In the material below, find the line with "line: (292, 984)" and the line with "part: (448, 1238) -> (613, 1573), size x0.6", then output those two lines and every line between them, exactly.

RECORDED INFORMATION:
──────────────────────────────
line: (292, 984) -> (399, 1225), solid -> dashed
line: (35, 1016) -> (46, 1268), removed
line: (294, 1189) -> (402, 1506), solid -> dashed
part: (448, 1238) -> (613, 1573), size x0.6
──────────────────────────────
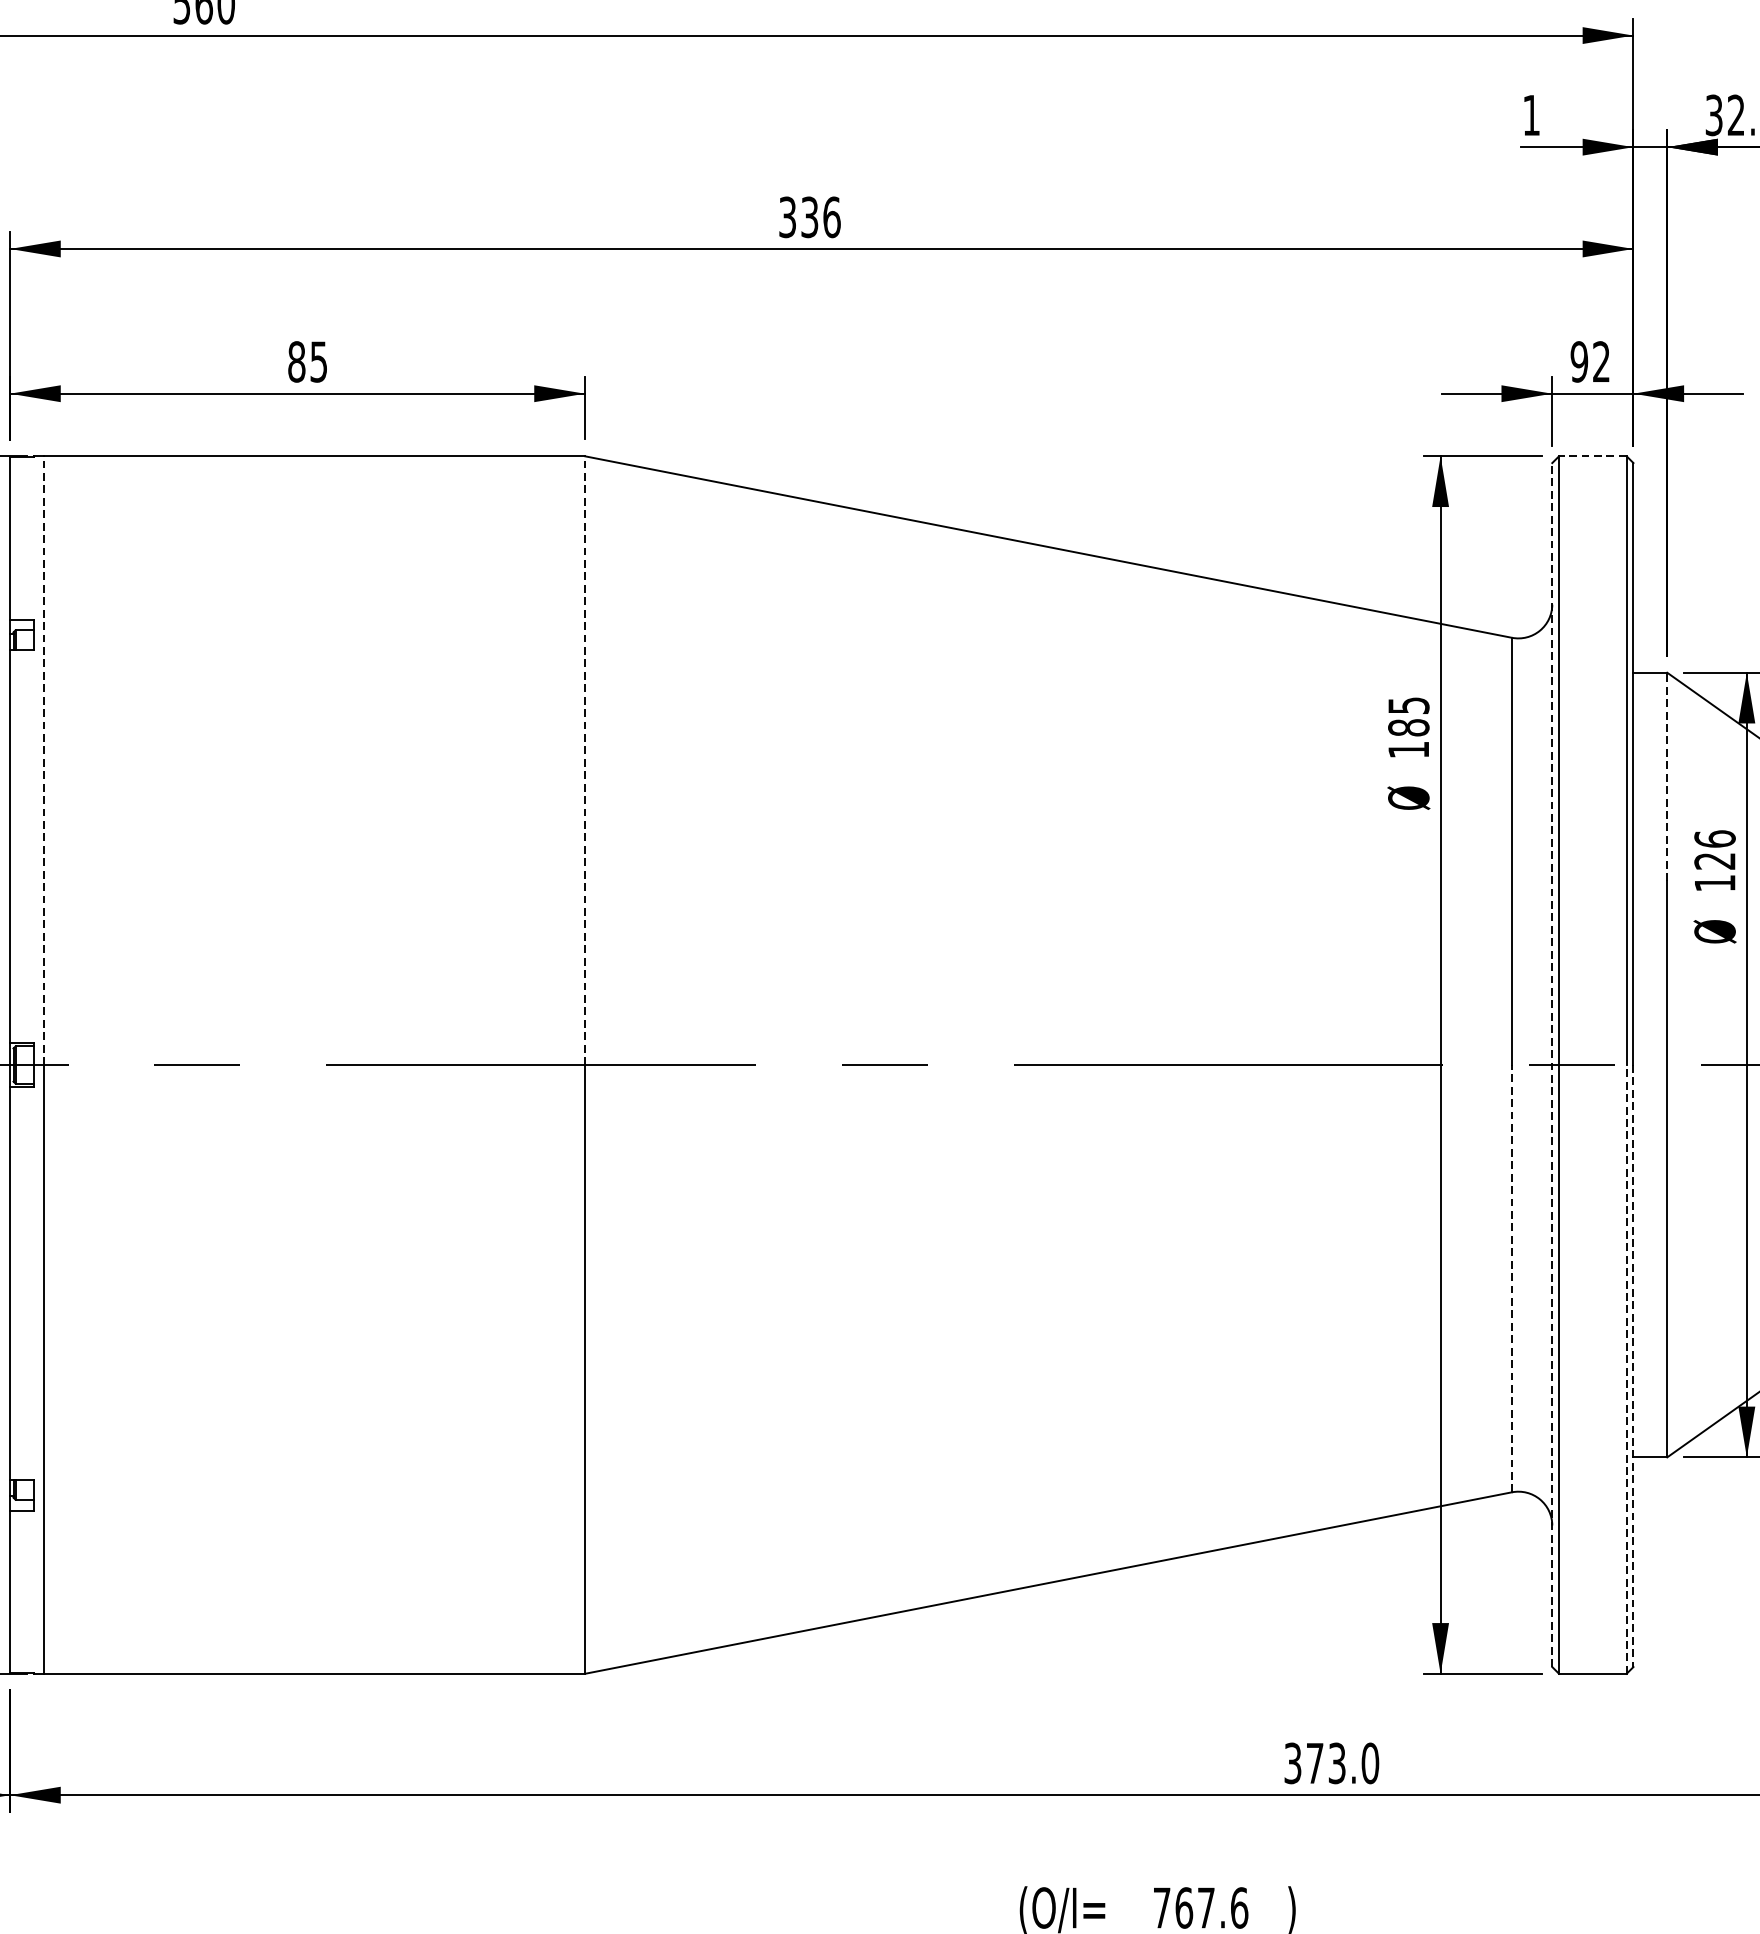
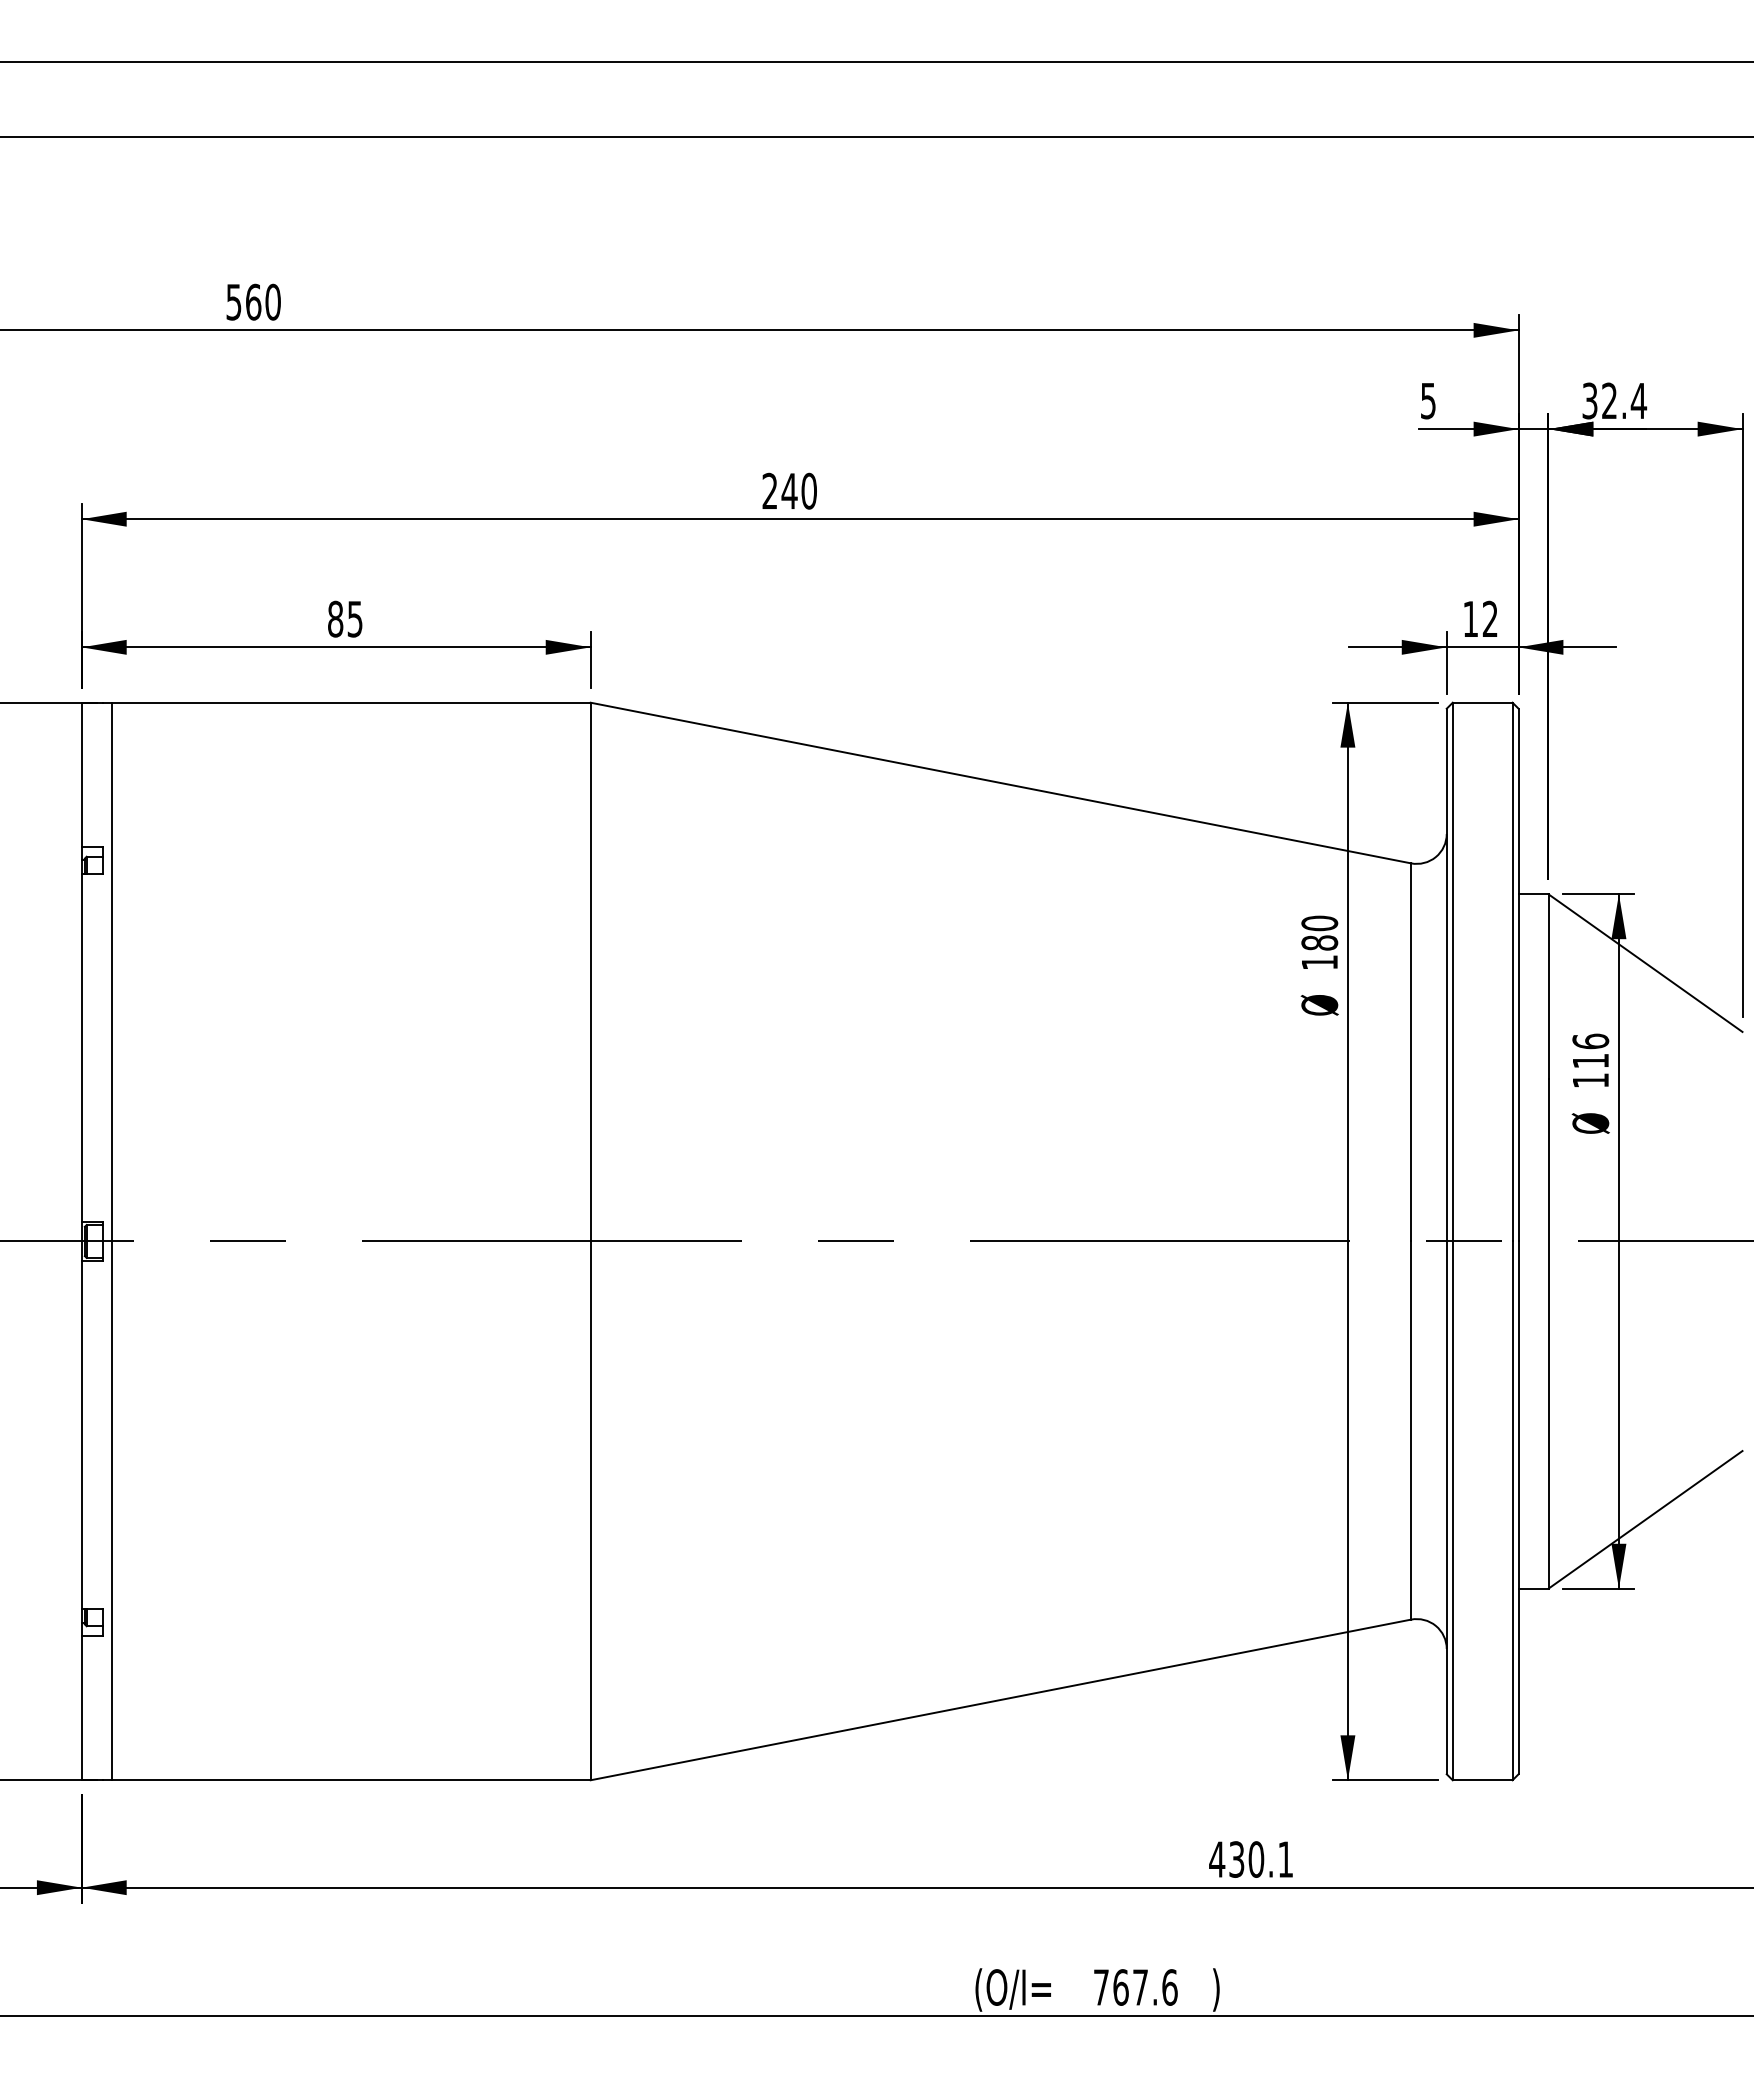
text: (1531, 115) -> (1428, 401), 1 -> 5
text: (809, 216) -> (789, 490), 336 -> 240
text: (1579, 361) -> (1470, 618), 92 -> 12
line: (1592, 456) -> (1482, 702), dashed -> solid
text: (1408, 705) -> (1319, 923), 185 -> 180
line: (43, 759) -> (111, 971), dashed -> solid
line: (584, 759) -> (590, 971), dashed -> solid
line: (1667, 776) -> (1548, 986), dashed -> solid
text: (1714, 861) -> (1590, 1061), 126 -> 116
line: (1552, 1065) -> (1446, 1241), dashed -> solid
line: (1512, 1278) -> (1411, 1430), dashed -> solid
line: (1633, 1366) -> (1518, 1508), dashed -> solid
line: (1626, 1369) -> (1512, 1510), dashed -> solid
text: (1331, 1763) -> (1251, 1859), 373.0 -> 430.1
──────────────────────────────
WRITTEN RESPONSE:
line: (292, 984) -> (399, 1225), solid -> dashed
line: (35, 1016) -> (46, 1268), removed
line: (294, 1189) -> (402, 1506), solid -> dashed
part: (448, 1238) -> (613, 1573), size x0.6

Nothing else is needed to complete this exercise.